Chapter V of the Indian Penal Code, 1860 deals with offences relating to Abetment. Abetment basically means the action of instigating, encouraging or helping a person for doing somecriminal act which is punishable by law. In simpler words, it means aiding the offender in committing a crime.Usually, the person who has actually committed the offence in penalized, but Abetment says, that the person who is the mastermind behind the commission of the offence and helped the criminal or has provided him with any assistance in any form cannot be set free on the mere ground that he has not committed the guilty act. Section 107-120 of Indian Penal Code, 1860, talks about abetment. Section 107 particularly provides the definition of abetment. According to this Section, abetment basically takes place in the following three manners:
(1) Instigating a person to commit the offence; or
(2) Engaging with the offender in the conspiracy to commit that offence: or
(3) Intentionally aiding a person in committing that offence.
The existence of even one of the above requirements makes the offence of abetment complete. It is, however, notable that a person might have committed more than one of the aforementioned circumstances in a single offence.
KINDS OF ABETMENT
Section 107, as mentioned earlier, lays down three Acts through which the offence of Abetment takes place:
1. Abetment by Instigation: Motivating someone for some bad cause is referred to as Abetment by Instigation. The person who motivates the other for the bad cause and instigates him, is held liable for such instigation, irrespective of the act abetted be committed or not.
2. Abetment by Conspiracy: Abetment by Conspiracy means engaging with the offender in any conspiracy for the doing of that thing, if an act or illegal omission takes place in the pursuance of that conspiracy.
3. Abetment by Aid: Abetment by aid refers to intentionally helping a person in doing a criminal offence. Explanation 2 to Section 107 of the Indian Penal Code, 1860, clarifies that a person is said to aid the doing of an act, who either prior to or at the time of commission of an offence, does anything in order to facilitate the commission of that act.
Section 108 of the Indian Penal Code, 1860, defines as to who is an Abettor. It provides that abettor is a person who abets an offence, who abets either the commission of an offence, or either the commission of an act which would be an offence, if committed by a person capable by law with the same intension or knowledge as that of the abettor.
Section 109 to 120 of the Indian Penal Code, 1860, provide for punishment for abetment. Section 109 provides that if a person abets an offence, and the act abetted is committed in consequences of the abetment where no expressed provisions is made under this code for the punishment of such abetment, be punished with the punishment provided for the offence which is abetted and committed. Section 110 provides punishment of abetment, if the person abetted does act with different intention from that of the abettor, be punished with the punishment provided for the offence which would have been committed if the act had been done with the same intention and knowledge of the abettor. Section 111 talks about the liability of the abettor when one act is abetted but a different act is done. Section 112, on the other hand, talks about when the abettor will be liable for cumulative punishment for act abetted and act done. Section 113 further provides the liability of abettor for an effect caused by the act abetted different from that intended by the abettor. Section 114 provides that when the abettor is present at the time of commission of act or offence in consequences of the abetment for which he would be punishable, the law will assume that the abettor himself has committed such offence or act and the abettor will be liable to be punished for the offence committed and not for the abetment of offence.
Furthermore, Section 115 to 120 of the Indian Penal Code, 1860, provide for the terms of punishment for abetment.
Abetment or instigating other person to commit a criminal offence is considered to be a substantive offence and is punishable irrespective of the act abetted being committed or not.
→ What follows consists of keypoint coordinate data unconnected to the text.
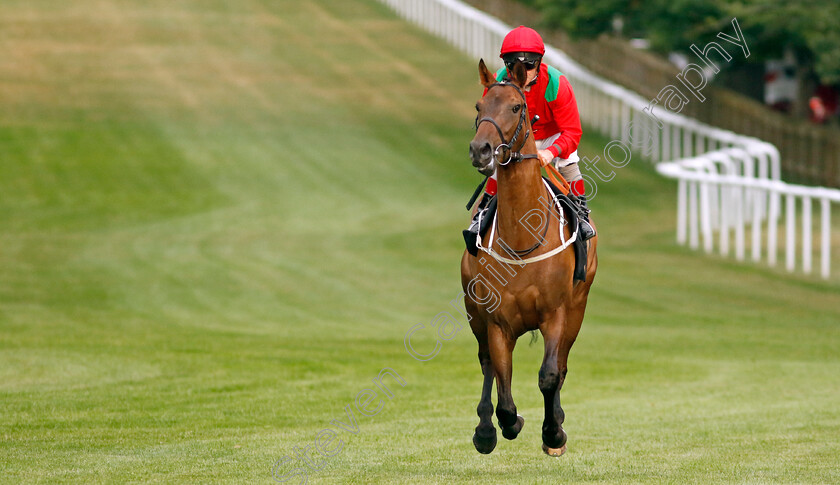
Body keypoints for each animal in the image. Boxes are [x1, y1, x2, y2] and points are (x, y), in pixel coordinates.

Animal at [460, 58, 596, 456]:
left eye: (517, 108)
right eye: (479, 106)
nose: (481, 150)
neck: (522, 240)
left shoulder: (556, 313)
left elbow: (550, 374)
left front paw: (553, 433)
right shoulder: (496, 321)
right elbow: (503, 388)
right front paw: (504, 425)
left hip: (578, 309)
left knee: (561, 364)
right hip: (473, 311)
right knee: (486, 364)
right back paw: (484, 430)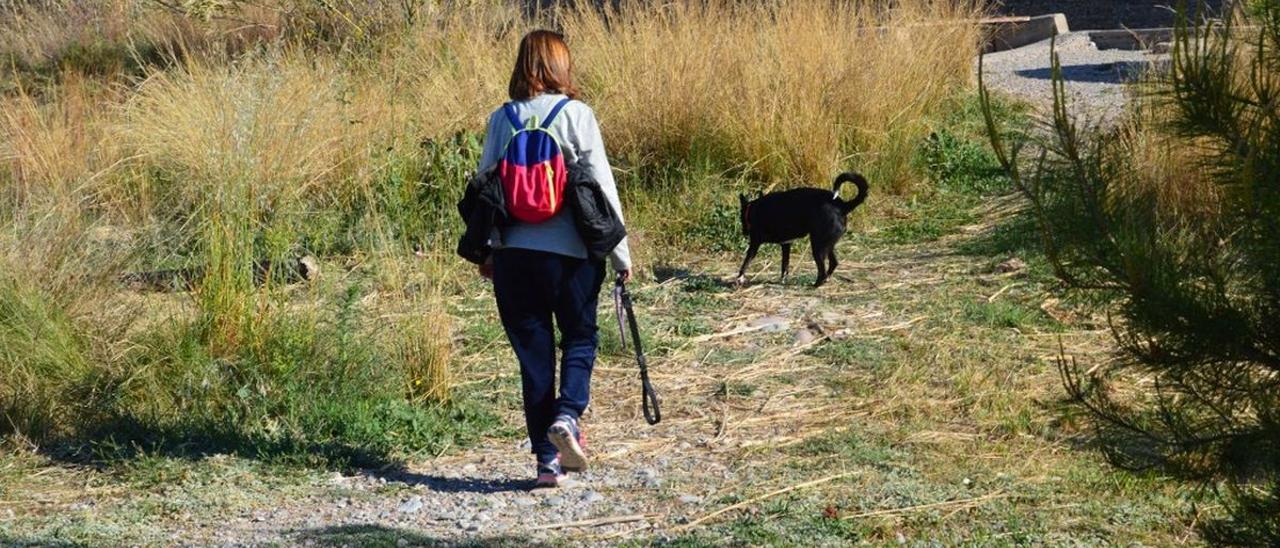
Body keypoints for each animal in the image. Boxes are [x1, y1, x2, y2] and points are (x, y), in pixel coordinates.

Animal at [742, 172, 870, 286]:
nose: (744, 232)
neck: (754, 209)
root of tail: (842, 206)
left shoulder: (755, 243)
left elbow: (746, 262)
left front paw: (740, 277)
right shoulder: (786, 244)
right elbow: (785, 266)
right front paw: (783, 280)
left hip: (818, 246)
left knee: (822, 270)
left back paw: (816, 284)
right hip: (827, 244)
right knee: (833, 263)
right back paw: (825, 280)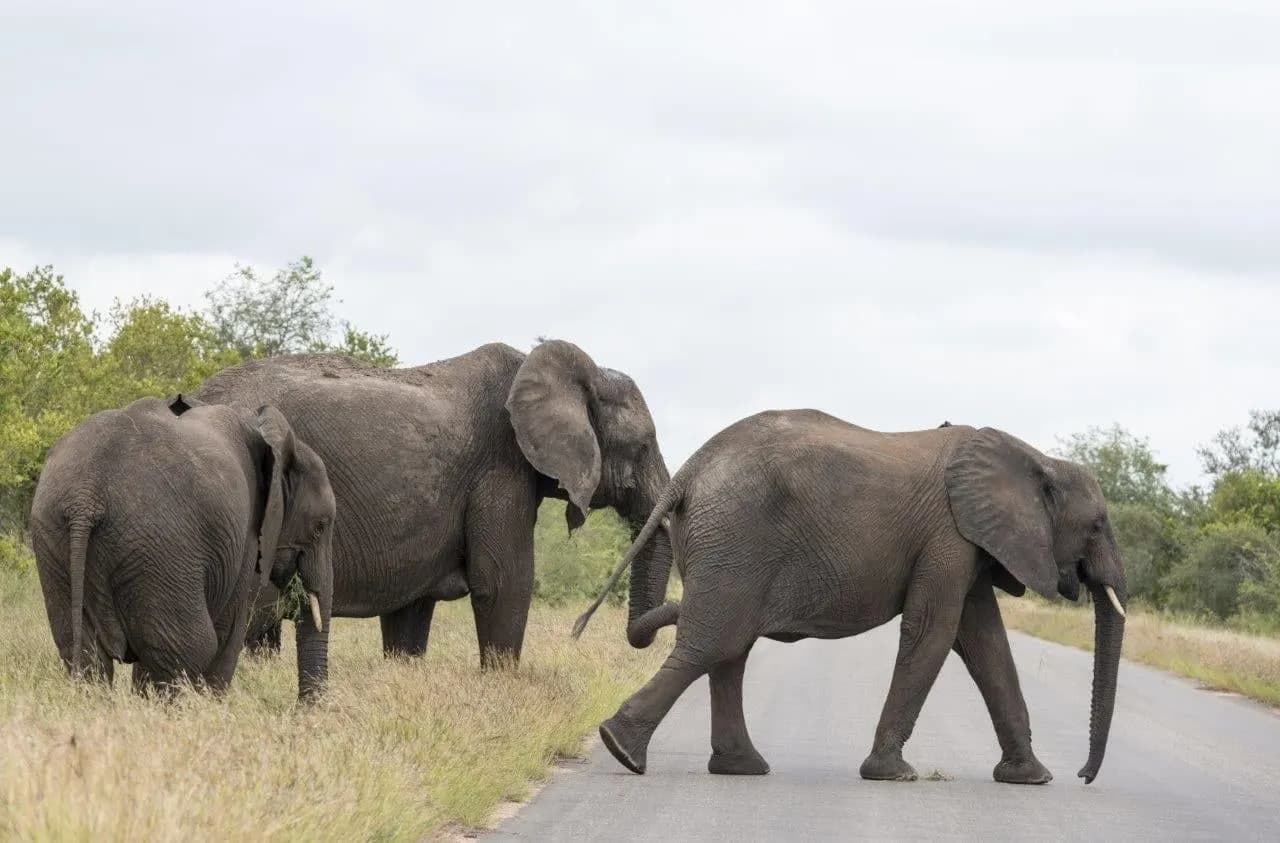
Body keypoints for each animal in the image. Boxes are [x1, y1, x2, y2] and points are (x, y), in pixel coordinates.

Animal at [28, 394, 336, 699]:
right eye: (320, 526)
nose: (303, 708)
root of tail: (87, 498)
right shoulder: (245, 531)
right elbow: (228, 632)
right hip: (159, 546)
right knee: (188, 647)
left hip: (55, 536)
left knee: (88, 654)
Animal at [574, 411, 1127, 784]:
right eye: (1097, 526)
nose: (1084, 776)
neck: (1038, 459)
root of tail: (689, 470)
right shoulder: (949, 536)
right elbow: (935, 632)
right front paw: (893, 774)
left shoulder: (968, 544)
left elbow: (986, 643)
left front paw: (1032, 778)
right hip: (736, 536)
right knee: (716, 642)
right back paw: (623, 750)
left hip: (720, 542)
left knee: (729, 649)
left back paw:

Generally, the person who has committed an offence is punished under the law in force at the time of the commission of that offence, but the Indian Penal Code provides that the person behind the commission of an act will also be held liable for abetting such act. This is so because by instigating the other person for committing the offence, in a way, he is himself contributing to the offence.
1. Ratanlal and Dhirajlal. (2019). The Indian Penal Code. 1860. Lexis Nexis Butterworths Wadhwa.